TASKS:
[A] In the thread on tying a metal roof to a shingle roof, what reason is given for adding a counter flash with ice shield over the tie-in?
[B] List every roofing combination that the thread on tying a metal roof to a shingle roof says has been joined many times.
[C] Retype the part of the thread on tying a metal roof to a shingle roof starting at "I would say" and ending at "(Oct 6, 2004)".

TEXT SECTION:
——————

# Metal Roof tied to a Shingle Roof?



## JackOfAllTrades (Nov 4, 2005)

I have never seen it done, myself, and a builder friend warned against it, but have you ever seen a metal roof tied to a shingle roof? I have a neighbor who wants a metal porch roof, but she does not have enough height on her outer walls to allow for any pitch from the eave to the end of the porch without tying in to the existing shingle roof. Any thoughts would be appreciated.


----------



## Grumpy (Oct 8, 2003)

I would say I have done it many times. I've done standing seam to slate, shingles to standing seam, shingles to flat seam. 

Singles to flat seam is the easiest and requires very little thought IMO. The key is no matter what type of roof you are installing you need a perfectly flat tie in, in addition you want your metal to wrap under your shingles at least 18" but perferably more.

Also I always put ice shield under my metal roofs and especially under the tie-ins. I would also probably do a counter flash with ice shield over the tie-in so if any water backs up under the shingles and "rivers" it way through the roof, it won't come in as a leak at the metal roof. Instead it will flow right out ontop of the metal roof.


----------



## AaronB. (Oct 6, 2004)

And prime the metal with an asphalt primer and allow to dry for a tenacious bond.


----------

——————

Point correspondence tracking data:
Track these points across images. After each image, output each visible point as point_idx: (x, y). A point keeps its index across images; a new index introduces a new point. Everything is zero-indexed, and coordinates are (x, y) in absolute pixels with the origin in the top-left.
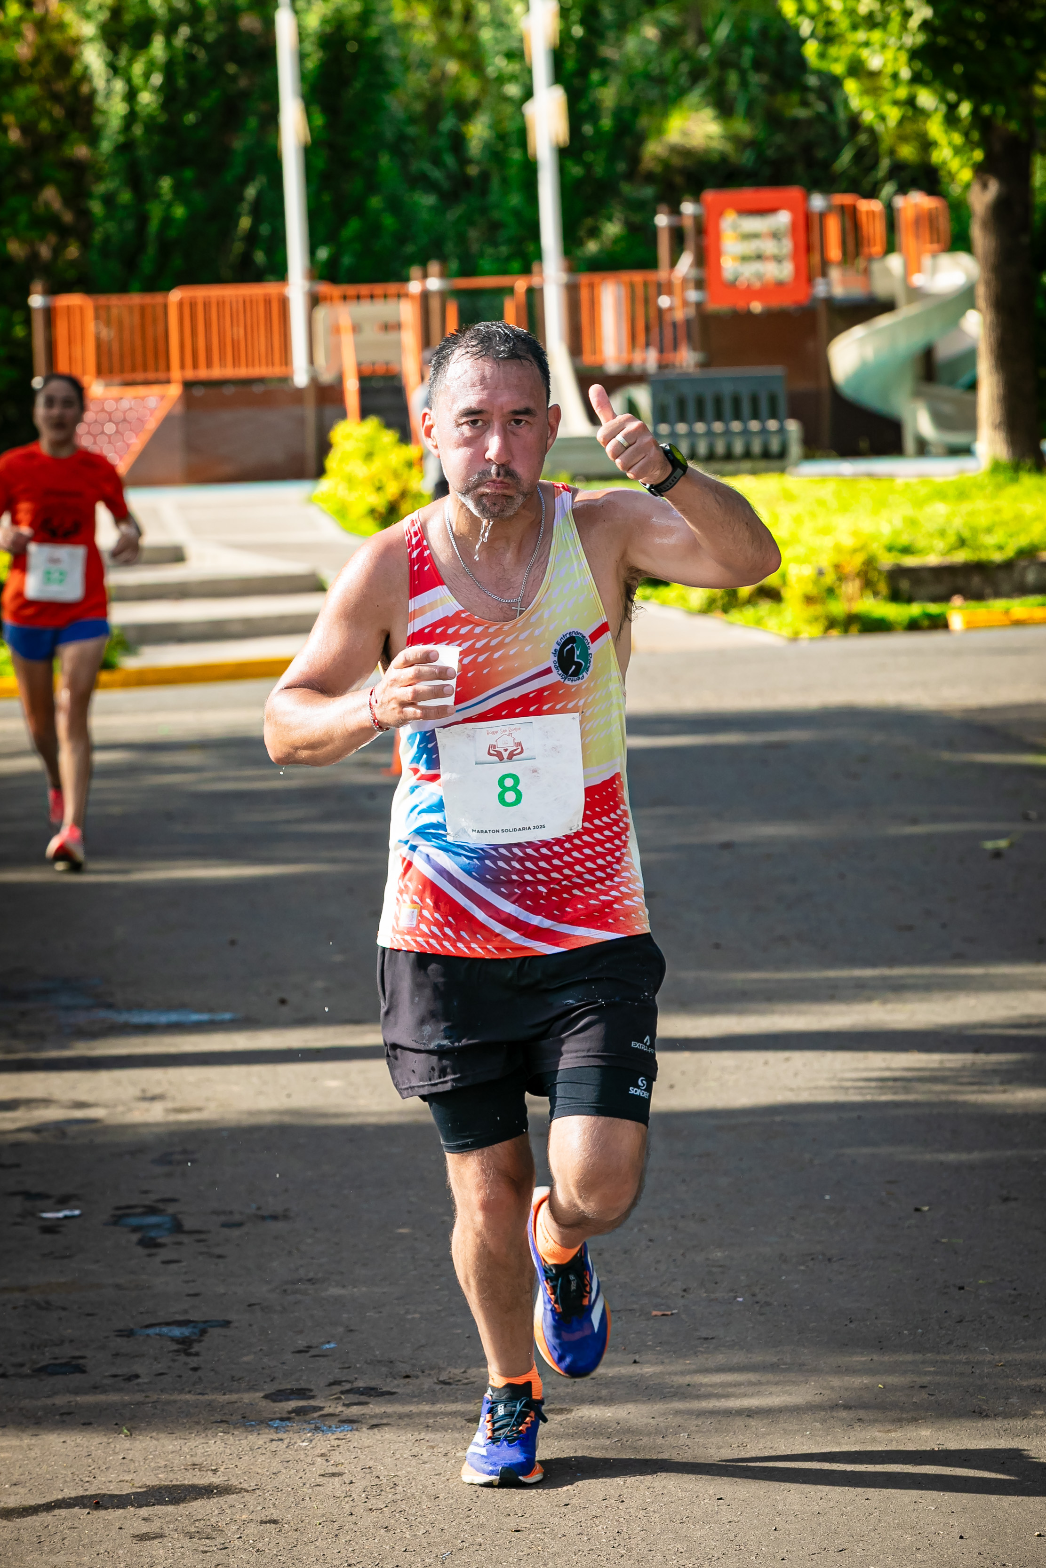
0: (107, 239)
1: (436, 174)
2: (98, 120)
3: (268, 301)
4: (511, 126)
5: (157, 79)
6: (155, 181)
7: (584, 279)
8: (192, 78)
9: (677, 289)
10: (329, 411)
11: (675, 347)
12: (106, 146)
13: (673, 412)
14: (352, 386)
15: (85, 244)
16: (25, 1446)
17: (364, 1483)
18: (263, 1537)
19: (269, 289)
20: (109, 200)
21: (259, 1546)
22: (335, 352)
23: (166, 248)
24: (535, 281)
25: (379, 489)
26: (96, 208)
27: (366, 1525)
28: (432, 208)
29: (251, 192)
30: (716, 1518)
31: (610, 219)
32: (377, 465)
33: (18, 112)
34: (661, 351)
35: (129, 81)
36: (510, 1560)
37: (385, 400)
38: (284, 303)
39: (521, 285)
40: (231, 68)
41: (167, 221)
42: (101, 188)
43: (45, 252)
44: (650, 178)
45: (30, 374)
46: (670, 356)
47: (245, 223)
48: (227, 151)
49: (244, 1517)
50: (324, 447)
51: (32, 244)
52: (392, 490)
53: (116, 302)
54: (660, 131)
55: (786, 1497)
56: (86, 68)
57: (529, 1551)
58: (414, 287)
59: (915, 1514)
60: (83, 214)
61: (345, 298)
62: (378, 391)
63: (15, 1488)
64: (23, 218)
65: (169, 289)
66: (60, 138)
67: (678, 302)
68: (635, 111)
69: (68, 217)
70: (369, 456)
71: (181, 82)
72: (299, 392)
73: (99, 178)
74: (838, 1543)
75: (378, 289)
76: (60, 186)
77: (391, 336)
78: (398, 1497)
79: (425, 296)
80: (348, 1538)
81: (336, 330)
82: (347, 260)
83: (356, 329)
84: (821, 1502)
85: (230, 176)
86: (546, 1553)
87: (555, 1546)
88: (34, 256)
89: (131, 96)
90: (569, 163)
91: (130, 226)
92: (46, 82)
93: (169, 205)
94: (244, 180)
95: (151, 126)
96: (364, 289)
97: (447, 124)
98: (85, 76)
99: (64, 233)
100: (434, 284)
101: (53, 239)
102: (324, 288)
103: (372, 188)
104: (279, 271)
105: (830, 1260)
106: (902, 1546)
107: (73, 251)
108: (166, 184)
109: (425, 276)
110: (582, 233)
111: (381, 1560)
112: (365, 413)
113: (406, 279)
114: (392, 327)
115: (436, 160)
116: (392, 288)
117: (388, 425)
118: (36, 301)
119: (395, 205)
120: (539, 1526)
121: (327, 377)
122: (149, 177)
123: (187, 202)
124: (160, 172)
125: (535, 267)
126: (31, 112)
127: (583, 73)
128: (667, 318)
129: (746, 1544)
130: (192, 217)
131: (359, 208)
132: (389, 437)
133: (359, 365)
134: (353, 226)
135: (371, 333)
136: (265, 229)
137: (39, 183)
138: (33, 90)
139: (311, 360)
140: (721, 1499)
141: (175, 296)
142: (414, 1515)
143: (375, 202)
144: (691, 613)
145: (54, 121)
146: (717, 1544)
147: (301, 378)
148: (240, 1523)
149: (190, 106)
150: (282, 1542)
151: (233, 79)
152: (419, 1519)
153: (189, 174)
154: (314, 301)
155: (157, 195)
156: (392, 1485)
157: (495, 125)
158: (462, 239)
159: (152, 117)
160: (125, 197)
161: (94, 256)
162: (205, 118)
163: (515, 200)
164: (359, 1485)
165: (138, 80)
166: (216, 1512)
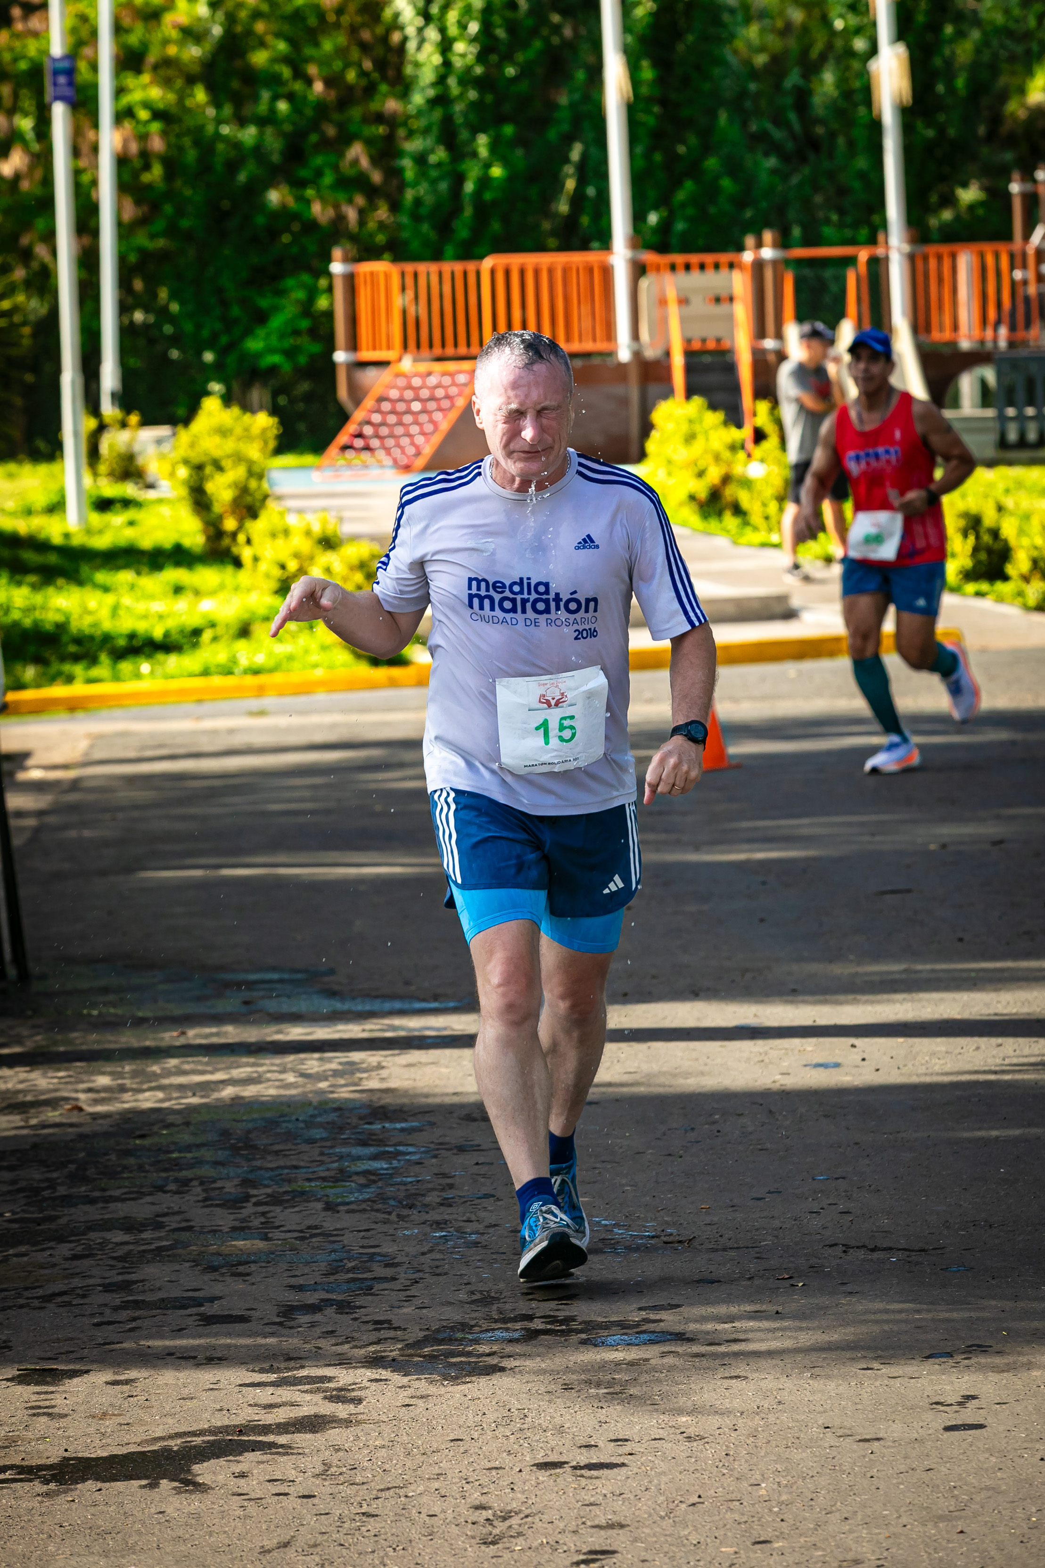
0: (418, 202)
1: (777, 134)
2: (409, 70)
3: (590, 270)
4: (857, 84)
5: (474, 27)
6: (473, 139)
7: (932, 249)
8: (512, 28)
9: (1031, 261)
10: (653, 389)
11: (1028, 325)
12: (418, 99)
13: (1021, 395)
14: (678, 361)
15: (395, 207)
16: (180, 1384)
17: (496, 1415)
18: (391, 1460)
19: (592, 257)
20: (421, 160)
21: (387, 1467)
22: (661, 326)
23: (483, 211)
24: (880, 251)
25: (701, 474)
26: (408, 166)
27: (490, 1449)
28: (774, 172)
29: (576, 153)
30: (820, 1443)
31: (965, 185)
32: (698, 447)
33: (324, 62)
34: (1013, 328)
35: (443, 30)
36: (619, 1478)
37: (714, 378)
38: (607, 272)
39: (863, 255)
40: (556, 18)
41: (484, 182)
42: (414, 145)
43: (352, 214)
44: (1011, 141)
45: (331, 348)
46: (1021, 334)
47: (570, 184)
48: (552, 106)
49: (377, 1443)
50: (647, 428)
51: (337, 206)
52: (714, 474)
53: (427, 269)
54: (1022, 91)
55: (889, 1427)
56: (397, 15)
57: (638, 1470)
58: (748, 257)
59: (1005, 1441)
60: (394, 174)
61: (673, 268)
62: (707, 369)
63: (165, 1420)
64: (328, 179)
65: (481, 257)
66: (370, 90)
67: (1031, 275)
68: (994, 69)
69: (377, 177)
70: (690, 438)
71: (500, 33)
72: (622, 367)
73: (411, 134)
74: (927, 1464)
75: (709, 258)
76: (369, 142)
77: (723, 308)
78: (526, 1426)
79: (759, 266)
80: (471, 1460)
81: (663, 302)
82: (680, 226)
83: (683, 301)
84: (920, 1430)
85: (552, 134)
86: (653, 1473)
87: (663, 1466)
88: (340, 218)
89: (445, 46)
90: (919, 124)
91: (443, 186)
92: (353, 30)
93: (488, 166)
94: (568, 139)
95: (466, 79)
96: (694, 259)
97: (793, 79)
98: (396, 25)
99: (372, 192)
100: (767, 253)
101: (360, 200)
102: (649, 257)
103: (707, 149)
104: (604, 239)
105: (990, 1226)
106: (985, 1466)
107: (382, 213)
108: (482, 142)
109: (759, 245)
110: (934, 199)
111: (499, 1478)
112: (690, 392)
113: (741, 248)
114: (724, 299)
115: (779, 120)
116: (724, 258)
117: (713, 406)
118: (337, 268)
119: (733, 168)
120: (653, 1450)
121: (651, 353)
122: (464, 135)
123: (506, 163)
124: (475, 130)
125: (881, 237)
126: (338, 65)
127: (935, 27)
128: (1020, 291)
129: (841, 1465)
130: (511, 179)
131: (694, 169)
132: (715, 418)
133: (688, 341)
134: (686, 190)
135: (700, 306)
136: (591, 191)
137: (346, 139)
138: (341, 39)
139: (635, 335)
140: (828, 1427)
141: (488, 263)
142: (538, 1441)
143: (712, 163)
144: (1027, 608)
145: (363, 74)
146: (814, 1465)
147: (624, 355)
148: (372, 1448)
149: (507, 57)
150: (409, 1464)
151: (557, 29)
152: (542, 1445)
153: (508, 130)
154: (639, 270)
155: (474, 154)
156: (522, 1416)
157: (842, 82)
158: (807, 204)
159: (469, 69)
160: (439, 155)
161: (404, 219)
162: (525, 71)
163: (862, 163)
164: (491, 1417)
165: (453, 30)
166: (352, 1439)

——————

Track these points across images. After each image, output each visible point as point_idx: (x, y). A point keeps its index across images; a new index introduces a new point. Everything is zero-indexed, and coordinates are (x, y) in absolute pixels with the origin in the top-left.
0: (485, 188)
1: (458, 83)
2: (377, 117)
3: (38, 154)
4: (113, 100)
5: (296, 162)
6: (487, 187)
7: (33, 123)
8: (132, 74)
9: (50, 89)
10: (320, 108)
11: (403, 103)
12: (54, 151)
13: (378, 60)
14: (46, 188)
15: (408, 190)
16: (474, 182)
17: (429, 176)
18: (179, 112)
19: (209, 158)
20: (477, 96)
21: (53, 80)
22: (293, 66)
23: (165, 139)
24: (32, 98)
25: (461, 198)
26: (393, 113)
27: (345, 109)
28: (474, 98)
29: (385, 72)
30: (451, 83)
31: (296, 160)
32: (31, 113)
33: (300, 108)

——————

ANSWERS TO THIS EXERCISE:
[A] If water backs up under the shingles and "rivers" its way through the roof, it won't come in as a leak at the metal roof. Instead it will flow right out on top of the metal roof.

[B]
- Standing seam to slate
- Shingles to standing seam
- Shingles to flat seam

[C]
I would say I have done it many times. I've done standing seam to slate, shingles to standing seam, shingles to flat seam. 

Singles to flat seam is the easiest and requires very little thought IMO. The key is no matter what type of roof you are installing you need a perfectly flat tie in, in addition you want your metal to wrap under your shingles at least 18" but perferably more.

Also I always put ice shield under my metal roofs and especially under the tie-ins. I would also probably do a counter flash with ice shield over the tie-in so if any water backs up under the shingles and "rivers" it way through the roof, it won't come in as a leak at the metal roof. Instead it will flow right out ontop of the metal roof.


----------



## AaronB. (Oct 6, 2004)